Legislating the bans
With these bans failing to stand up in court, some Knesset members have proposed specific legislation in order to allow the prohibitions to go forward.
Two similar laws are already on the books, one from 1962 — the so-called Pork Law — that bans the rearing and slaughter of pigs across the country and, more directly, another from 1986 — the Hametz Law — that forbids displaying leavened goods for sale during Passover (though it does not actually forbid selling them).
Persico noted that these laws were passed at a different period in Israel’s history when the public held a different worldview.
“There used to be a feeling that these things were not just religious but national. That started to change in the 1990s. Things that were once accepted are now not,” he said.

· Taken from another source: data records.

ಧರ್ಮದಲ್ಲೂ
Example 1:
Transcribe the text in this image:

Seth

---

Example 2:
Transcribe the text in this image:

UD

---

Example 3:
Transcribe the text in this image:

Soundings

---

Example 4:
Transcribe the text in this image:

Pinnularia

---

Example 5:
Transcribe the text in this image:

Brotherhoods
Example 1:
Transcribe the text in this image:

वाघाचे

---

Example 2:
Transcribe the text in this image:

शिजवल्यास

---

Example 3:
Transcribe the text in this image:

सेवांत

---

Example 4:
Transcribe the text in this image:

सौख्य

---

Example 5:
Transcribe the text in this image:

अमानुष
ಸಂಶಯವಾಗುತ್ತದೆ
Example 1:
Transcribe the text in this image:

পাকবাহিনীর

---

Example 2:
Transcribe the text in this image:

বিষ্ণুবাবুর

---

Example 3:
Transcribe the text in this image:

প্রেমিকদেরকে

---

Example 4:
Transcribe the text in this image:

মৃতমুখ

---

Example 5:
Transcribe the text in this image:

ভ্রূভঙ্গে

Moreover, those laws are less personal, he said. The Pork Law does not make it illegal to eat pork, nor does the Hametz Law forbid the consumption of bread on Passover. Indeed many secular Israelis travel to nearby Arab towns to purchase and then eat pitas and other breads each year during the holiday. The existing laws are also not vigorously enforced, Persico noted.

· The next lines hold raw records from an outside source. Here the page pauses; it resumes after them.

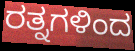
ರತ್ನಗಳಿಂದ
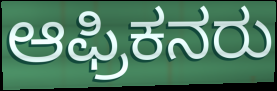
ಆಫ್ರಿಕನರು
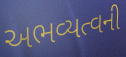
અભવ્યત્વની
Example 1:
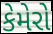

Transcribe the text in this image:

કેમેરો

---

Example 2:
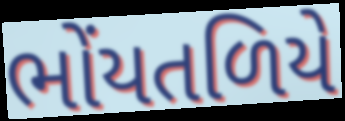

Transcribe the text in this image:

ભોંયતળિયે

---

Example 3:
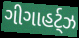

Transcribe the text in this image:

ગીગાહર્ટ્ઝ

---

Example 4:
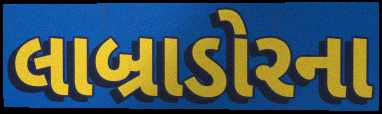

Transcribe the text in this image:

લાબ્રાડોરના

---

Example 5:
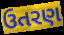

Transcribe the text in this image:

ઉતરણ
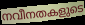
നവീനതകളുടെ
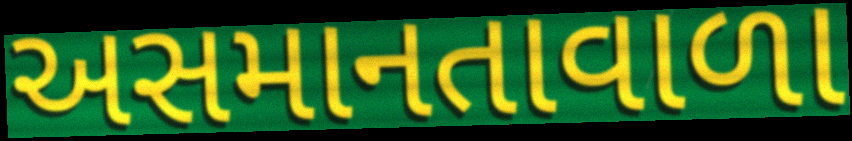
અસમાનતાવાળા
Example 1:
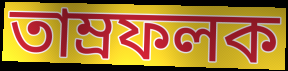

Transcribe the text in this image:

তাম্রফলক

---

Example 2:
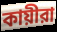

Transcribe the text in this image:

কায়ীরা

A law barring bringing leavened goods into a hospital, however, directly controls the eating habits of the patients inside, who generally speaking are not there by choice.
“Getting into your plate is a step too far,” he said, even for the more libertarian wing of Israel’s conservative parties.
Indeed, such proposals have met opposition not only from secular groups but from religious and right-wing Knesset members, including Religious Services Minister Matan Kahana, who is certainly no bastion of secular ideology.
“No one in the State of Israel thinks that a law allowing guards to search the bags of visitors at the entrance of hospitals would prevent hametz from getting into hospitals,” Kahana wrote in a Facebook post on the subject last month. “A law like that would cause exactly the opposite outcome. More anger, more Jews distancing themselves from Judaism.
“I am one million percent convinced that asking citizens of Israel who don’t strictly follow keeping kosher on Passover to help their brothers who do strictly follow this important commandment would bring far better results,” he said.
On this — and relatively few other things — Kahana and Persico agree.
“Religious people entirely have the right — and if you ask me, it’s totally acceptable — to ask secular people to be considerate. And secular people should be considerate! I’m not secular, but if I were, I would be considerate and not bring hametz to a hospital or if I did, I would keep it hidden,” Persico said.
“This is supposed to be something that happens on a person-to-person level, out of common sense and basic solidarity between people living in a society. It’s not supposed to be something that the government imposes,” he added.
A spokesperson for Jerusalem’s Hadassah Hospital said that this indeed would be its tack this year: It would fully abide by the court ruling, but would ask “employees and visitors to be considerate and not bring in hametz.”
She added: “No one will be forced or compelled. There will be no searches and security guards will not be involved.”